We currently have approximately 1,650 accounts on Microsoft 365 and send and receive a huge amount of email daily using Exchange Online, but HENNGE One has proven to be as effective as expected, providing solid support for the security related to our email usage. We appreciate that HENNGE One has been working as expected and has supported the security of our email usage. We had been considering implementing a temporary hold function for outgoing mail since we were operating an on-premise mail server, but we decided against it due to cost concerns at the time. The fact that we were able to implement it with HENNGE One is also a great achievement.
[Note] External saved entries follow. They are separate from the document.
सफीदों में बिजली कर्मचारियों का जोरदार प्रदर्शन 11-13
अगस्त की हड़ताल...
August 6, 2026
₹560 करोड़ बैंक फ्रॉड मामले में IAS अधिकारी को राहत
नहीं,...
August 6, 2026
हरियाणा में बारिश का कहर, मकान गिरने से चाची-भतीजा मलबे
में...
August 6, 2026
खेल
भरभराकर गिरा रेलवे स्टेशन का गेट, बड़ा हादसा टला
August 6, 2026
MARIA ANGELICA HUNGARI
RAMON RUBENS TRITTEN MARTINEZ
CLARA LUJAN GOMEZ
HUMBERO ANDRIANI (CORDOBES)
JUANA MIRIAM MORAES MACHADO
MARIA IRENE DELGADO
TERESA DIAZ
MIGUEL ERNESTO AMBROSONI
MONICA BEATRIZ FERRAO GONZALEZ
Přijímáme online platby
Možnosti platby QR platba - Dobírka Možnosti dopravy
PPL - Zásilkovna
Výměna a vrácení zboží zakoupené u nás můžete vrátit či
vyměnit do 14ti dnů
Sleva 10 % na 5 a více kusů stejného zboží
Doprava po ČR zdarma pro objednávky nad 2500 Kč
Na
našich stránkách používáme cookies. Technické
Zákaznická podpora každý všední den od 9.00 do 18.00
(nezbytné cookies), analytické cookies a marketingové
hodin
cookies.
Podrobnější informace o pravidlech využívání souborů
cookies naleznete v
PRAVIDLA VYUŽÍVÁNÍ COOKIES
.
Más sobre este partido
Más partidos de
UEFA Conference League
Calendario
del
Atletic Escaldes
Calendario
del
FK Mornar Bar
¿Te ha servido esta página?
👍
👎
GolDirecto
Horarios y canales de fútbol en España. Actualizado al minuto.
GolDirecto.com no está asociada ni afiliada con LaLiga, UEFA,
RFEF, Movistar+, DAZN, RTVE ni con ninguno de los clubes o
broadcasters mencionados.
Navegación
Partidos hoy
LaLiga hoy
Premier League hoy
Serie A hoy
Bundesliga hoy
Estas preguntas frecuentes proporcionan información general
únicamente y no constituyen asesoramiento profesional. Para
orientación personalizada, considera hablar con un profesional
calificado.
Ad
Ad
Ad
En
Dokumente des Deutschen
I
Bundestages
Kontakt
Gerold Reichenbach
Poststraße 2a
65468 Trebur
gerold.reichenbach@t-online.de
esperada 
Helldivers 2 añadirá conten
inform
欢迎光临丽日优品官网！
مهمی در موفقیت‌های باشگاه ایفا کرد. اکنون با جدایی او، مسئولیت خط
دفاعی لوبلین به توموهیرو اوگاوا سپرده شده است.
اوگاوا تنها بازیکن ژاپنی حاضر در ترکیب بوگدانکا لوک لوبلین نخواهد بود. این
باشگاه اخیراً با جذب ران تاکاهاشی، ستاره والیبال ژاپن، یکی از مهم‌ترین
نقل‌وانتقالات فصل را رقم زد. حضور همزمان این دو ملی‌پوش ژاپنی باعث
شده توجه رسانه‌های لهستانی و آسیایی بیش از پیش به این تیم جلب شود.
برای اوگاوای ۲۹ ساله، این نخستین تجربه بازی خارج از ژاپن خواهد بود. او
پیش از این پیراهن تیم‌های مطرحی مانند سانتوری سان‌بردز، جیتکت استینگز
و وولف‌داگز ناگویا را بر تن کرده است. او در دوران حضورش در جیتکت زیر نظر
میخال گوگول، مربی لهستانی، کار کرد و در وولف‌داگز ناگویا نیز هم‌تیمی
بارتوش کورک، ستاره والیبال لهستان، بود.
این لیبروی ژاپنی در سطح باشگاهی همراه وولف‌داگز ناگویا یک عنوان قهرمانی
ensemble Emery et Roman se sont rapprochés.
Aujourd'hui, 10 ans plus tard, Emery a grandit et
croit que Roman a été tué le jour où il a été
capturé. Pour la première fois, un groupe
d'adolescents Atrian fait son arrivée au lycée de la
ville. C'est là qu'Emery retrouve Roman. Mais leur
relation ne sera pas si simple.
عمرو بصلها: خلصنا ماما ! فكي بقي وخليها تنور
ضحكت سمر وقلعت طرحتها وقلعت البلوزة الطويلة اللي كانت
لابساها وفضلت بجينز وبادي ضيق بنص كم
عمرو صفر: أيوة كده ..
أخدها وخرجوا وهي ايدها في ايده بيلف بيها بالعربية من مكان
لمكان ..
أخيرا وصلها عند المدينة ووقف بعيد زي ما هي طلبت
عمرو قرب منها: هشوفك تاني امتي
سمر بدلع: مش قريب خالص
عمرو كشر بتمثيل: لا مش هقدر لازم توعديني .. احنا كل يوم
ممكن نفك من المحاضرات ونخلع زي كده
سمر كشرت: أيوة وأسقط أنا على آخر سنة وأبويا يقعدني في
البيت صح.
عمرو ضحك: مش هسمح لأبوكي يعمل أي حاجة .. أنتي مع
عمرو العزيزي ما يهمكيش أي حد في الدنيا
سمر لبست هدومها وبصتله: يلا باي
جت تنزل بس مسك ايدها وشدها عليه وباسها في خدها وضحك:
— Finally, please tell us about your evaluation of and expectations for HENNGE.
The technical support at the time of implementation was very reassuring. After the implementation phase, in addition to the aforementioned benefits of HENNGE One, we also benefited from the extensive support provided by HENNGE, the provider of HENNGE One. Specifically, HENNGE’s representatives are familiar not only with their own services, but also with Microsoft 365, and when we faced problems with the use of ExchangeOnline, they investigated areas beyond the scope of HENNGE One’s services and provided us with effective advice. We have also had problems with ExchangeOnline. In some cases, this advice led to the resolution of the problem. We hope that HENNGE will continue to play a role in our security measures with its advanced product and support capabilities.